[Consignes de l'exercice]
- A) Recopiez mot pour mot, dans le texte sur l'accès aux ressources foncières, le passage qui va de « La réglementation de » jusqu'à « exclusivement d’aucune terre. ».
- B) D'après le texte sur l'accès aux ressources foncières, par quelle loi toutes les terres du Sénégal ont-elles été nationalisées, et à quelle date ?
- C) Énumérez toutes les lignées principales qui, selon le texte sur l'accès aux ressources foncières, se partageaient les terres.

[Section de texte]
========================================================================

La réglementation de l’accès aux ressources foncières
Historiquement, il y avait le système de gestion traditionnelle des terres dans lequel la terre était acquise dans le temps par le droit de feu ou par le droit de hache. En effet, comme il a été expliqué ci dessus, la terre appartenait au lamane ou l’alkaly. Ce dernier était le maître des terres de chaque village. Il attribuait à chaque famille un certain nombre de terres. Au sein même des familles, la propriété de la terre était commune et personne ne s’appropriait exclusivement d’aucune terre.
Donc la propriété de la terre était un patrimoine collectif et lignagère. Les principales lignées qui se partageaient les terres sont : les « Simala », les « Fata-fata », les «Wakhadou » et les « Thiofane ».
Egalement le potentiel de terres disponibles permettait de satisfaire les besoins agricoles.
Pour une telle situation, la terre était libre et son accès était gratuit. Ces faits se renforçaient par l’existence de jachère et on y prêtait même le reste de terres disponibles. Après cette étape, deux systèmes de réglementation prévalent pour l’accès au foncier que sont :
D’abord la terre est un bien familial et inaliénable. L’individu peut disposer d’une parcelle du domaine collectif qui permettra d’avoir un droit de propriété sur les cultures. Mais une nouvelle tendance va se dresser avec la nationalisation de toutes les terres du Sénégal par la loi 64 – 46 du 17 juin 1964. Celle-ci va modifier le mode de gestion coutumière de la terre et en limite l’accès à la population. Avec l’avènement de cette loi, la constitution sénégalaise donne d’égal accès à la terre à tous les hommes.

========================================================================

[Données fournies]

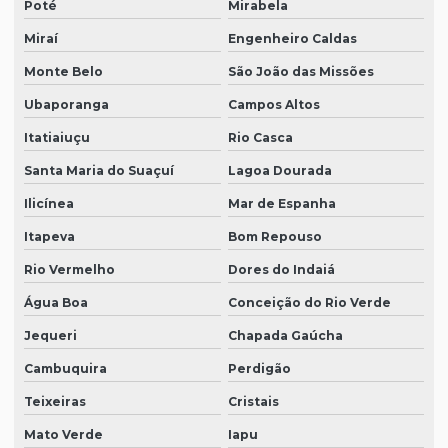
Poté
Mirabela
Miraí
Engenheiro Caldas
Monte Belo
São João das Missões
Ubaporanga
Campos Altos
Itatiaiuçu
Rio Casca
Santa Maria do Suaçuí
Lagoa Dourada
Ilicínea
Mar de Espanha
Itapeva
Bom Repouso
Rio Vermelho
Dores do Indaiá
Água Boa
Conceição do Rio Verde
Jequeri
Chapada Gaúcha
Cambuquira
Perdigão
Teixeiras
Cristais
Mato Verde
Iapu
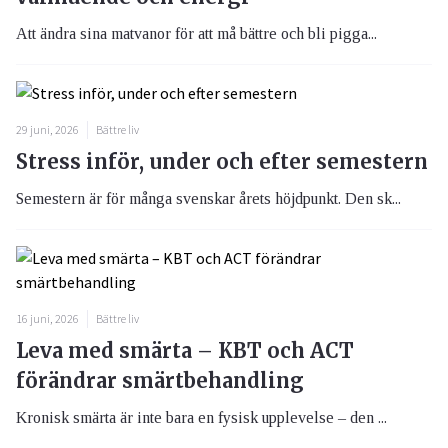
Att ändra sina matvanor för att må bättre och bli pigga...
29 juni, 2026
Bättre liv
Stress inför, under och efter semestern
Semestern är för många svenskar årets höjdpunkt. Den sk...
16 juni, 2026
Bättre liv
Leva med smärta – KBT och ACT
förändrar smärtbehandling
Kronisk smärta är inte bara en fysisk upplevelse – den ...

========================================================================

[Réponses par consigne]
- A)
La réglementation de l’accès aux ressources foncières
Historiquement, il y avait le système de gestion traditionnelle des terres dans lequel la terre était acquise dans le temps par le droit de feu ou par le droit de hache. En effet, comme il a été expliqué ci dessus, la terre appartenait au lamane ou l’alkaly. Ce dernier était le maître des terres de chaque village. Il attribuait à chaque famille un certain nombre de terres. Au sein même des familles, la propriété de la terre était commune et personne ne s’appropriait exclusivement d’aucune terre.

- B) Elles ont été nationalisées par la loi 64 – 46 du 17 juin 1964.

- C) Les Simala, les Fata-fata, les Wakhadou et les Thiofane.